**Exercise:**
Put the lines from the first one below through the line containing "de nylon flexible.", both included, into a JSON list of strings with one string per line and no blank lines.

**The input:**

★ ★ ★ ★ ★

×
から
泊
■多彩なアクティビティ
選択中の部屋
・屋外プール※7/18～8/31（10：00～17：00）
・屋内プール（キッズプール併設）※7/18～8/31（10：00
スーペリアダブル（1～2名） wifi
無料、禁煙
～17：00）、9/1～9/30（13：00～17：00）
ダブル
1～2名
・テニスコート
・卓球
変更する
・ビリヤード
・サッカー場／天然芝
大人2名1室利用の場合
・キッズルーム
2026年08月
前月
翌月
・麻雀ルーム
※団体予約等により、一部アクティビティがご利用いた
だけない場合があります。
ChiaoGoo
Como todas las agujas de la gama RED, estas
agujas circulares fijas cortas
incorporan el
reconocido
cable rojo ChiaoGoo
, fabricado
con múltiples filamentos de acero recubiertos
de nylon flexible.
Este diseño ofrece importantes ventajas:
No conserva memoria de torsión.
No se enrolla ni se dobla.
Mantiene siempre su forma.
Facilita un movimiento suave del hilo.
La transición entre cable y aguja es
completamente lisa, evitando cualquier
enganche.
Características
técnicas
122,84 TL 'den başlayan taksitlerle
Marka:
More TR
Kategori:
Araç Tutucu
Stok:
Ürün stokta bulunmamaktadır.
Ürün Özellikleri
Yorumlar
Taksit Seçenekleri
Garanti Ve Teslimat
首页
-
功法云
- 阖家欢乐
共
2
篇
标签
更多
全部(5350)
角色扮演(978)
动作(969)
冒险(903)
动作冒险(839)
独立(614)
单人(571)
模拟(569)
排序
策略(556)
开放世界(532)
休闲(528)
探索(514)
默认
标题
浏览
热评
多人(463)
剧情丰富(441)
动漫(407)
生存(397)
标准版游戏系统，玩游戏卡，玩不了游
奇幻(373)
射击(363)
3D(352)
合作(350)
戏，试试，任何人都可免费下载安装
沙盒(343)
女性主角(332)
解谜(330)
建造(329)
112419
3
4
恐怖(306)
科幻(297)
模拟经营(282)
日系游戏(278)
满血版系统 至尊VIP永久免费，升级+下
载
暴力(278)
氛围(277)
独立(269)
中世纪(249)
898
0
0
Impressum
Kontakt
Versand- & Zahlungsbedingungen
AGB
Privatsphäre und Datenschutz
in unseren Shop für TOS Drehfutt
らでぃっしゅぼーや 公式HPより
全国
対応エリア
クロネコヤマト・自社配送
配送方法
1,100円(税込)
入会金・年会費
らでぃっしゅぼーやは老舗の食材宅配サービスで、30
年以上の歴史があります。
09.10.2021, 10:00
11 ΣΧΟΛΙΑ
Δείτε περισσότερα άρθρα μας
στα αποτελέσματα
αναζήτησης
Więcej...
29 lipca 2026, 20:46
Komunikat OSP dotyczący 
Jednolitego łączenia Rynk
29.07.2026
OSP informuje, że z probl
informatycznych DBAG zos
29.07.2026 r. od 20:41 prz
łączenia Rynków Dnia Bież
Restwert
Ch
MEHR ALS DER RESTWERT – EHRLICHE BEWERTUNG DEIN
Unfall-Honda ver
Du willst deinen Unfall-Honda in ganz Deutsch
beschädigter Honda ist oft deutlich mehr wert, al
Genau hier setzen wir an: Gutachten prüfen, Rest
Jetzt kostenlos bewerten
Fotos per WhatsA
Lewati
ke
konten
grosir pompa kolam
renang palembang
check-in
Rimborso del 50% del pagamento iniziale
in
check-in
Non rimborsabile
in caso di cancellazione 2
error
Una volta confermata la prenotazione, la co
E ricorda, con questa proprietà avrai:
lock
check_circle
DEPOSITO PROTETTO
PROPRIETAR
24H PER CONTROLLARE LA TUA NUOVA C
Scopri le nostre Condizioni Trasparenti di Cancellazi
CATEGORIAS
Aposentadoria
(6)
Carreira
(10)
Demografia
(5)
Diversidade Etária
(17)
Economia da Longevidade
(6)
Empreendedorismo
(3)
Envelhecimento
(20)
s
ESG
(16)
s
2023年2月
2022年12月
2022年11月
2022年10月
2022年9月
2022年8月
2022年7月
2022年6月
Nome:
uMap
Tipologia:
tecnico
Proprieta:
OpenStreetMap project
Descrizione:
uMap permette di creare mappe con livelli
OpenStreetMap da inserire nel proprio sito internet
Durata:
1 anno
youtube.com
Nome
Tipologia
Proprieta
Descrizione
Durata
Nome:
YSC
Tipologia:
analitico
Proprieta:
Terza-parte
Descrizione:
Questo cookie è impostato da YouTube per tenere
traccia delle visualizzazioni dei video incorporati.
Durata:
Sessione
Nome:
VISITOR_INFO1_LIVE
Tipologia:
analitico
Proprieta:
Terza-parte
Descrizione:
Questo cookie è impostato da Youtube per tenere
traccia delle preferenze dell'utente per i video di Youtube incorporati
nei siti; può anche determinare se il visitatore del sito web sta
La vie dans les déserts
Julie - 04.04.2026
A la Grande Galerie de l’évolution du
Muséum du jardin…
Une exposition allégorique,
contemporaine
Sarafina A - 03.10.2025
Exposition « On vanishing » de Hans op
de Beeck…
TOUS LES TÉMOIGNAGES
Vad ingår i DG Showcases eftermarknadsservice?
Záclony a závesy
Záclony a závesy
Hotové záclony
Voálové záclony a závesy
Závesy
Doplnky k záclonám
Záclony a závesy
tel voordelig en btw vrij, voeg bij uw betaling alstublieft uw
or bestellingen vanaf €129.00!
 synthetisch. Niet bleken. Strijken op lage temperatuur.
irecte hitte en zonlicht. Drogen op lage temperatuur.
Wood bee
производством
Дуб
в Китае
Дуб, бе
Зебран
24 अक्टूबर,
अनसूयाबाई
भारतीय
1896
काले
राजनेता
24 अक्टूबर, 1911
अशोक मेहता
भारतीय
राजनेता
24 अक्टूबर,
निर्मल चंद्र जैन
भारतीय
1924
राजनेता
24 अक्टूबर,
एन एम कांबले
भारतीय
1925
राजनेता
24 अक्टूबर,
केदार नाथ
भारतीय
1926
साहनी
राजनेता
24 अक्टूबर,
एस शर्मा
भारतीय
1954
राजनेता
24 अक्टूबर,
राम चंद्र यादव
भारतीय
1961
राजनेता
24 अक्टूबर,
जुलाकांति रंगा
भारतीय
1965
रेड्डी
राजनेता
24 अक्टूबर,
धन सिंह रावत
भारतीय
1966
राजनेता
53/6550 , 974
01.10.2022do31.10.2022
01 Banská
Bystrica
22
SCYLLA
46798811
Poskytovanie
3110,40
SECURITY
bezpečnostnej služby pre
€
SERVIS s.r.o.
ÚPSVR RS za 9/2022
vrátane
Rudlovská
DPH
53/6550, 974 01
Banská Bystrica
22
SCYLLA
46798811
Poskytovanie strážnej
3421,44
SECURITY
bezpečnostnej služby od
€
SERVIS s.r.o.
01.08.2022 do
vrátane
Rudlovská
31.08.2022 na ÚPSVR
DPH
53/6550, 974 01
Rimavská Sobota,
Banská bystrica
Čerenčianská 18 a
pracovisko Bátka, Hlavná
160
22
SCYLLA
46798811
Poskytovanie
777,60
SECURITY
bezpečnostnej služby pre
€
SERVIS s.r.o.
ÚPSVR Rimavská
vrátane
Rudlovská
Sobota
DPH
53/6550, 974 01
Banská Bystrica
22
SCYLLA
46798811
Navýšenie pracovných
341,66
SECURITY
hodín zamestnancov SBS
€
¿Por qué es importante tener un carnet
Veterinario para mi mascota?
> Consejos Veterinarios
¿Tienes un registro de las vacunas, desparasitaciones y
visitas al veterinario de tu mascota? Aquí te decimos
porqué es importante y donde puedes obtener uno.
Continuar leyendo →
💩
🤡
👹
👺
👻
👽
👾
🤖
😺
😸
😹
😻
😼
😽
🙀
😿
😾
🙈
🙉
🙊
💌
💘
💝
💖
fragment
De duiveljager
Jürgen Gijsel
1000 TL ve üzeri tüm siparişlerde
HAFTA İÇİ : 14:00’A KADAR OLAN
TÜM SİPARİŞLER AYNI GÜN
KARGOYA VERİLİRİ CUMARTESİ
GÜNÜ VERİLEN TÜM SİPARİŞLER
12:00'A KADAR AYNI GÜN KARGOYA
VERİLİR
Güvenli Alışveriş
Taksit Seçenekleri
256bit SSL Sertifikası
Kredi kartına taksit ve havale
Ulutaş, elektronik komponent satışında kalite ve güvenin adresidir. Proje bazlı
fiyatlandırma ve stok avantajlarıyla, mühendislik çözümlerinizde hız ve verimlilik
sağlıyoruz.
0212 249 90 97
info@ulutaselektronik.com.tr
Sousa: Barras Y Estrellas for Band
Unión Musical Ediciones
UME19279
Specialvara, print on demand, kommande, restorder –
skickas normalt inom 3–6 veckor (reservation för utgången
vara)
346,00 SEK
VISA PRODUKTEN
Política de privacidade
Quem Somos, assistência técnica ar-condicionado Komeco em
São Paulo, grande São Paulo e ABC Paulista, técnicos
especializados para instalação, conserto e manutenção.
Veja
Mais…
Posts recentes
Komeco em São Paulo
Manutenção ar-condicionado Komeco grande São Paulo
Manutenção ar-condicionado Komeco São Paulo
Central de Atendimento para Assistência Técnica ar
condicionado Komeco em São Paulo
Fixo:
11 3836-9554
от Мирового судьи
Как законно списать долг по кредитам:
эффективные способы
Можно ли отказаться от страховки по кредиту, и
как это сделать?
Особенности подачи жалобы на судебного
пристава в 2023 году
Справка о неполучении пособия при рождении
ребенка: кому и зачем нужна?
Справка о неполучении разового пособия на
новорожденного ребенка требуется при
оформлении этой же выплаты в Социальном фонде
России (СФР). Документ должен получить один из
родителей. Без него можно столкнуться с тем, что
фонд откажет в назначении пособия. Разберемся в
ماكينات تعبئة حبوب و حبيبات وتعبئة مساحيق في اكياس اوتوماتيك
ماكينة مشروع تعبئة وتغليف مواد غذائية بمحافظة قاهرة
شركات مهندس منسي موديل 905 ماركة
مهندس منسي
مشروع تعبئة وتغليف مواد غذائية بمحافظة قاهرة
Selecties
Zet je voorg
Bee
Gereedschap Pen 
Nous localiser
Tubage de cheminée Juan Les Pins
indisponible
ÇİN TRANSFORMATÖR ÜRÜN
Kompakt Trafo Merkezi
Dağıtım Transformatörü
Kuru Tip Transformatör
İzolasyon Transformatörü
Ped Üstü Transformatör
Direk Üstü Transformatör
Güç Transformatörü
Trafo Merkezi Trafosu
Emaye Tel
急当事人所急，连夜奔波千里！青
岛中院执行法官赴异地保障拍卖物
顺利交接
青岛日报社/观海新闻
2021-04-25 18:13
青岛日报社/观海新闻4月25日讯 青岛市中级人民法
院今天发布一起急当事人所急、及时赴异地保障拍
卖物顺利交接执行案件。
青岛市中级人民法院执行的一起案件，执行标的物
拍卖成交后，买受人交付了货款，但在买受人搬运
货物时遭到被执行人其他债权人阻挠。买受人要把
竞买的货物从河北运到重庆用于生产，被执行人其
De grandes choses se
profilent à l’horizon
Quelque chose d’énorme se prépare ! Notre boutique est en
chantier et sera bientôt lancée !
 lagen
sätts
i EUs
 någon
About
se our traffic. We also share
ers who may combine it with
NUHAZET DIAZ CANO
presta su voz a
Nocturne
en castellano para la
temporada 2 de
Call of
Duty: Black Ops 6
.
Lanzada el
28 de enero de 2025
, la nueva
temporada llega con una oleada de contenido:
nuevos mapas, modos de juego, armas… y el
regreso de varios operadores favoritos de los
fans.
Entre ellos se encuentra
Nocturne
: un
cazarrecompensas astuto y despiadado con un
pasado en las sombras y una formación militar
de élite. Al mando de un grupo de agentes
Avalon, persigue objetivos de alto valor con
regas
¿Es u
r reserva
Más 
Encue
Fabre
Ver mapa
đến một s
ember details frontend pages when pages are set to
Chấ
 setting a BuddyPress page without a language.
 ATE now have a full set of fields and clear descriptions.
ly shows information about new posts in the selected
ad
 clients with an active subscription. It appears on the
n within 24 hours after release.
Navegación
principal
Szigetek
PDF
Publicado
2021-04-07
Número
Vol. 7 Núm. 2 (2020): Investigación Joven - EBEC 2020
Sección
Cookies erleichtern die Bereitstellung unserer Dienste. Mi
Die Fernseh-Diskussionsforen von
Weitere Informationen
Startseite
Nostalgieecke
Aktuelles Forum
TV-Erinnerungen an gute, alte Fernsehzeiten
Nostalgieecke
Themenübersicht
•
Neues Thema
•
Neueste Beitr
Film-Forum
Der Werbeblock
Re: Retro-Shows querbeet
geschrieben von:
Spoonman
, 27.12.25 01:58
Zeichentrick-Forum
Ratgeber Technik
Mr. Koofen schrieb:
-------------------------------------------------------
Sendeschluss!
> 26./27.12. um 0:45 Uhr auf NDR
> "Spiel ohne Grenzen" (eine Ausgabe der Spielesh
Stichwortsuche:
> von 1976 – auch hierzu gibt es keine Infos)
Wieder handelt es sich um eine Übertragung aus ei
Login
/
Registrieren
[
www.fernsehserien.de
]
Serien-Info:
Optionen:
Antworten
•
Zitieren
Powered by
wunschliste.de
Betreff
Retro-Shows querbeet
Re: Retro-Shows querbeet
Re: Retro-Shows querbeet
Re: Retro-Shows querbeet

★ ★ ★ ★ ★

**Task solution:**
[
  "×",
  "から",
  "泊",
  "■多彩なアクティビティ",
  "選択中の部屋",
  "・屋外プール※7/18～8/31（10：00～17：00）",
  "・屋内プール（キッズプール併設）※7/18～8/31（10：00",
  "スーペリアダブル（1～2名） wifi",
  "無料、禁煙",
  "～17：00）、9/1～9/30（13：00～17：00）",
  "ダブル",
  "1～2名",
  "・テニスコート",
  "・卓球",
  "変更する",
  "・ビリヤード",
  "・サッカー場／天然芝",
  "大人2名1室利用の場合",
  "・キッズルーム",
  "2026年08月",
  "前月",
  "翌月",
  "・麻雀ルーム",
  "※団体予約等により、一部アクティビティがご利用いた",
  "だけない場合があります。",
  "ChiaoGoo",
  "Como todas las agujas de la gama RED, estas",
  "agujas circulares fijas cortas",
  "incorporan el",
  "reconocido",
  "cable rojo ChiaoGoo",
  ", fabricado",
  "con múltiples filamentos de acero recubiertos",
  "de nylon flexible."
]